New content from New Hampshire's own Shawn Macomber has become scarce.
musings on our political obsessions, fears, and over-the-top
are much worth reading.
Lowry has a good column today, bemoaning the populist "economic
patriotism" theme infecting political campaigns. You know: how
dare American capitalism participate in the world economy?
Lowry's last paragraph is worthy of Linda Richman:
"Economic patriotism" is neither good economics nor good patriotism.
So we're down to the final few days of the presidential campaign.
What do the closing arguments of Obama and Romney
reveal? Find out the exciting answer in Peter Suderman's
Hit&Run post: "Closing Arguments Reveal That Both
Presidential Candidates Are Full of It". His summary:
So as the election closes, here's where we're at: The incumbent president is positioning himself as a challenger to the status quo and an agent of change that his opponent is not, while the policy-details-averse alleged budget cutter is reminding people of the spending he wants to restore and inviting people to imagine the particulars of the way he would govern. It's a choice between bad policies versus no policies, between two candidates with little to offer but reasons why the other guy stinks. Neither has a real vision for the future, except to either protect or do over the past. So while both candidates are selling change to a dissatisfied public, their closing arguments serve as a reminder that whoever wins, the dismal reality of politics-as-usual is bound to stay the same.
Continuing in that "full of it" theme:
Alex Tabarrok has an attention-grabbing headline: "A Bet is a
Tax on Bullshit". The occasion for this insight is the New York
Times' Nate Silver offering to bet his critics on the election
outcome, with odds based on his model. (Which, as I type, has President
Obama as an 80.9% favorite.)
The NYT "Public Editor" is horrified. Because Silver might be seen "as a partisan who is trying to sway the outcome" of the election.
But Alex notes that this is nonsense. Because Silver would (if he believes his model) be willing to take either side of the bet.
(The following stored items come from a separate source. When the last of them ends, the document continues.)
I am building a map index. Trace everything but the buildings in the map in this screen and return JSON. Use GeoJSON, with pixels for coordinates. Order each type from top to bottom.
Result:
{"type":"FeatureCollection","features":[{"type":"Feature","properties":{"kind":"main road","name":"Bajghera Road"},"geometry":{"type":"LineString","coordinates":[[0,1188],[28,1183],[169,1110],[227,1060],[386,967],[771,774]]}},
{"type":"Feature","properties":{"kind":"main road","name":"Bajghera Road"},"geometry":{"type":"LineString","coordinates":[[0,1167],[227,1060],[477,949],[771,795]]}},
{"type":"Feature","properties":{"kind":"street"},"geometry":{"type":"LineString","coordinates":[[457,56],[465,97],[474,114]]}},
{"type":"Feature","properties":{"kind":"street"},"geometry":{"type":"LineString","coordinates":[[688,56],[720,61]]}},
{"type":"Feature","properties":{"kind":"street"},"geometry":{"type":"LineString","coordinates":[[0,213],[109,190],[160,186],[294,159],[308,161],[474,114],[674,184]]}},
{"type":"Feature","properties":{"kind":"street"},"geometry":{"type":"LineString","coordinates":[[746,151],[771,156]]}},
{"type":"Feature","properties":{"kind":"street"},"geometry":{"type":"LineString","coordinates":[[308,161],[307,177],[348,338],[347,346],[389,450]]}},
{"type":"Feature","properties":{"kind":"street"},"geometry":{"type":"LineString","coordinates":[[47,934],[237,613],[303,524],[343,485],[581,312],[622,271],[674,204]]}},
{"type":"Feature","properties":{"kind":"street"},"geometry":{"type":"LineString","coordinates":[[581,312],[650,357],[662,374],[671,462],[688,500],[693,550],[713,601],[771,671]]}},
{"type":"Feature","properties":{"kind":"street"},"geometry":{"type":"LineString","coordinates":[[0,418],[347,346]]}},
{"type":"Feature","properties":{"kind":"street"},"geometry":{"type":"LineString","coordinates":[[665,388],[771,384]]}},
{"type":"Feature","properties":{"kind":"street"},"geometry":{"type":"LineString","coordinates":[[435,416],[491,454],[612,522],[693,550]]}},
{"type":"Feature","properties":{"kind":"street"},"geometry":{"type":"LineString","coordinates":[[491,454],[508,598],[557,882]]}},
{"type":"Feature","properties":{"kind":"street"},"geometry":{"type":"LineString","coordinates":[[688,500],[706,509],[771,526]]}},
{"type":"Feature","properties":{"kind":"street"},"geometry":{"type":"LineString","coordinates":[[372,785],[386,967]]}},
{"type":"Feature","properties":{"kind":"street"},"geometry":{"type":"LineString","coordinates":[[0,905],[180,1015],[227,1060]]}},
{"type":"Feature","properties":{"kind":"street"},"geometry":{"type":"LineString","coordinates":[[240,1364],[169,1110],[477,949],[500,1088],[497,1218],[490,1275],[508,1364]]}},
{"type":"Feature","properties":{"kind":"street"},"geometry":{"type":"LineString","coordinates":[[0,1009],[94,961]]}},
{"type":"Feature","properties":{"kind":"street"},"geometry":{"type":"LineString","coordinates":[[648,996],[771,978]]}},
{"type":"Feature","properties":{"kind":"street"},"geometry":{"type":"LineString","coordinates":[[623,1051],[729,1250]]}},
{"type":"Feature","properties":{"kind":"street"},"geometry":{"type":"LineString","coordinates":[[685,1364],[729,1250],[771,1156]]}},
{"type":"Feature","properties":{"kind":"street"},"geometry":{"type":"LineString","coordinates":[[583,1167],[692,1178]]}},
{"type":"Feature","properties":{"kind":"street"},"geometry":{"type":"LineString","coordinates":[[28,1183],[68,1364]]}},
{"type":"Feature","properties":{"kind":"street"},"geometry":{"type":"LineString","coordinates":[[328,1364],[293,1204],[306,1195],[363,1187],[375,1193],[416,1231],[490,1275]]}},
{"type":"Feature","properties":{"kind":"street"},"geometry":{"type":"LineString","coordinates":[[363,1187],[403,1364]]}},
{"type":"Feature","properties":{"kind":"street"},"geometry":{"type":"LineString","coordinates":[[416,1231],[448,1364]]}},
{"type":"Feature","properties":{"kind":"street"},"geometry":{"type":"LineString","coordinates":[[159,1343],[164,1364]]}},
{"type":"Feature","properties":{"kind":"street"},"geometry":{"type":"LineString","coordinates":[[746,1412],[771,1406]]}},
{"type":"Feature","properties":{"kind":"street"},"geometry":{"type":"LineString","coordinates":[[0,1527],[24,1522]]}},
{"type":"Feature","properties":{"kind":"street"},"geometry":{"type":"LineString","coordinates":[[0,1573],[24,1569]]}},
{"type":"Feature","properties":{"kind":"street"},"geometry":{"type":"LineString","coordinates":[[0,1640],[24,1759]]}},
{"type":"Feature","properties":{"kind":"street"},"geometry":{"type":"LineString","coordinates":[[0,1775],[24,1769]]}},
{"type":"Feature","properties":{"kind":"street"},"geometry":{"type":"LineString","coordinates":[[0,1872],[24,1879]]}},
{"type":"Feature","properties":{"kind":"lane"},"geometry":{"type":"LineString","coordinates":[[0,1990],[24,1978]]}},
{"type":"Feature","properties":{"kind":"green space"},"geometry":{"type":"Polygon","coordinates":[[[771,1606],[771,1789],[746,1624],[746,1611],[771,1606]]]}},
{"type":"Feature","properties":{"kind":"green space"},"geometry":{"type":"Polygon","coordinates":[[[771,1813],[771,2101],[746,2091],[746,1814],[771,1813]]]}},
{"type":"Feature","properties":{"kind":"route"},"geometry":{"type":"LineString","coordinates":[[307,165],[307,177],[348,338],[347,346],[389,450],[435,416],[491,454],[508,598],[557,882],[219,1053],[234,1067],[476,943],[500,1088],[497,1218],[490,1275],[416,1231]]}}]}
In fact, the NYTimes should require that Silver, and other pundits, bet their beliefs. Furthermore, to remove any possibility of manipulation, the NYTimes should escrow a portion of Silver’s salary in a blind trust bet. In other words, the NYTimes should bet a portion of Silver’s salary, at the odds implied by Silver’s model, randomly choosing which side of the bet to take, only revealing to Silver the bet and its outcome after the election is over. A blind trust bet creates incentives for Silver to be disinterested in the outcome but very interested in the accuracy of the forecast.
That's such an insanely great idea … that it almost certainly won't happen.